Sehnsucht nach dem Landleben
Wer sich als Großstädter*in in diesen Wochen und Monaten in seinem Freundes- und Bekanntenkreis umhört, kann ein neues Phänomen erkennen: Viele Akademiker*innen haben ein großes Bedürfnis nach räumlicher Veränderung. Da denken manche laut darüber nach, ein Grundstück im Speckgürtel zu kaufen, andere zieht es wieder in die alte Heimat, und wieder andere haben bereits während der Pandemie den Schritt gewagt und sind umgezogen.
Diesen Eindruck bestätigen gleich eine ganze Reihe von Untersuchungen. Nach einer aktuellen Auswertung der Einwohnermeldedaten der 15 größten deutschen Städte durch das Helmholtz-Zentrum für Umweltforschung (UFZ) zeigt sich, dass die Corona-Pandemie das Wachstum der Großstädte gebremst hat. Danach sank die Bevölkerung in den Großstädten im ersten Corona-Jahr 2020 um durchschnittlich 0,18 Prozent. Auch eine Studie des Instituts Civey für die ZEIT-Stiftung belegt den Trend: Danach möchte ein Drittel der Deutschen, die in Großstädten leben, aufs Land oder wenigstens in eine kleine Stadt umziehen.

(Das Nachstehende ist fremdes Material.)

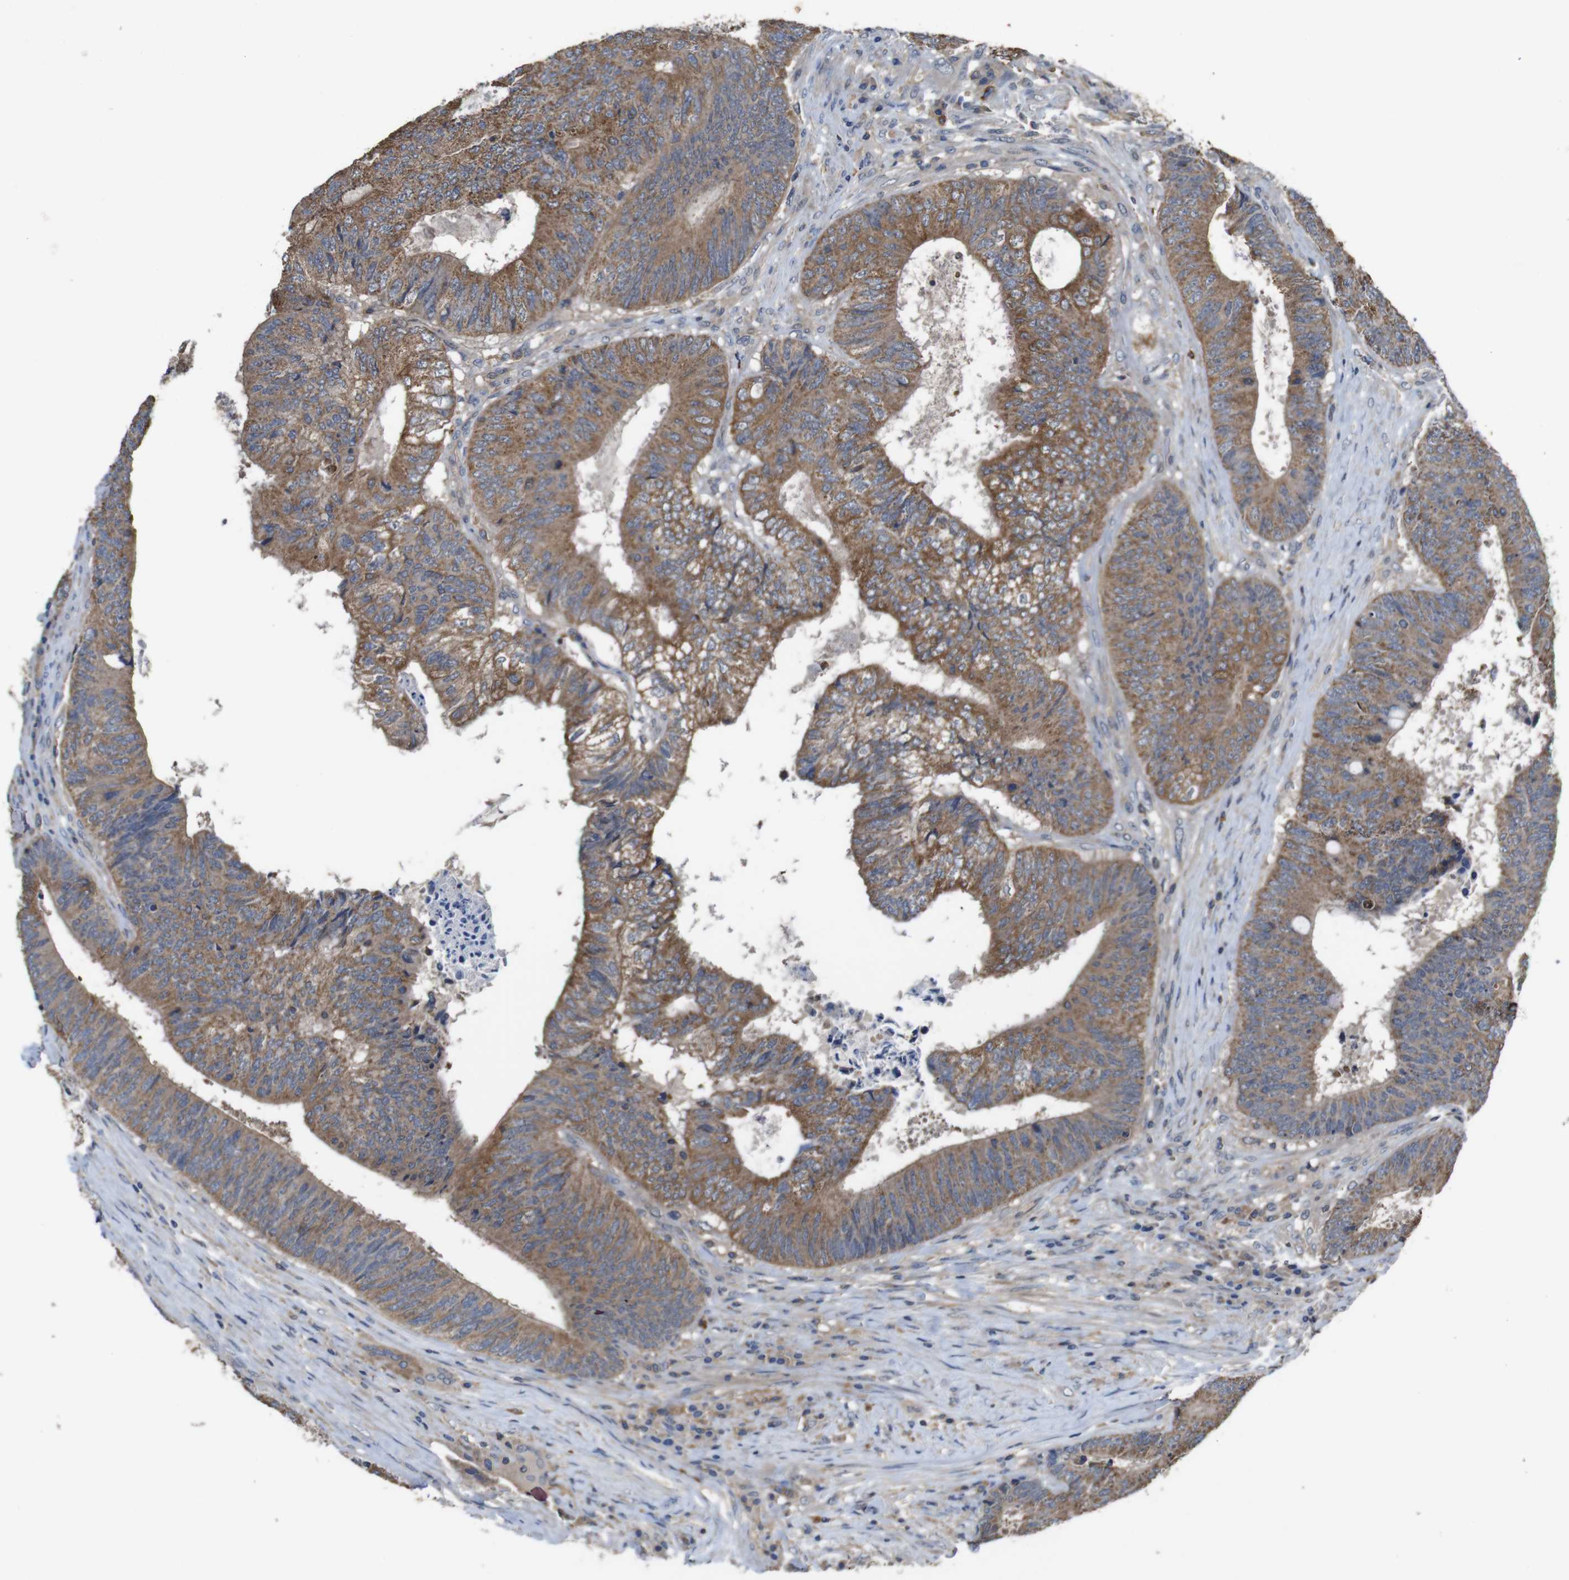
{"staining": {"intensity": "moderate", "quantity": ">75%", "location": "cytoplasmic/membranous"}, "tissue": "colorectal cancer", "cell_type": "Tumor cells", "image_type": "cancer", "snomed": [{"axis": "morphology", "description": "Adenocarcinoma, NOS"}, {"axis": "topography", "description": "Rectum"}], "caption": "Immunohistochemistry (IHC) micrograph of neoplastic tissue: human adenocarcinoma (colorectal) stained using immunohistochemistry exhibits medium levels of moderate protein expression localized specifically in the cytoplasmic/membranous of tumor cells, appearing as a cytoplasmic/membranous brown color.", "gene": "GLIPR1", "patient": {"sex": "male", "age": 72}}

Weitere Studien beschreiben die Wohn-trends in der Pandemie. Die diesjährige Studie „Wohnen in Deutschland“ der Sparda-Banken stellt zum Beispiel fest, dass die Wohnqualität wichtiger wird als die Nähe zum Arbeitsplatz. Demnach wünscht sich jede*r vierte Mieter*in bis 50 Jahre in den nächsten Jahren oder zu einem späteren Zeitpunkt einen Immobilienkauf. Dieser Wunsch nach einem „Häuschen im Grünen“ geht nach Auskunft der Studie mit der Bereitschaft von 49 Prozent der Befragten einher, sich für den Erwerb stark oder sogar sehr stark einschränken zu wollen. 2019 waren dazu nur 40 Prozent bereit. Den Grund da-für offenbart ein weiteres Studienergebnis: Wohneigentümer*innen sind zu 62 Prozent mit ihrer Wohnsituation sehr zufrieden. Da-mit ist ihr Anteil mehr als dreimal so hoch wie bei Mieter*innen und ist gegenüber 2019 nochmals gestiegen, so die Studie, die in Kooperation mit dem Institut der deutschen Wirtschaft (IW), seiner Beratungstochter IW Consult und dem Institut für Demoskopie Allensbach erstellt wurde.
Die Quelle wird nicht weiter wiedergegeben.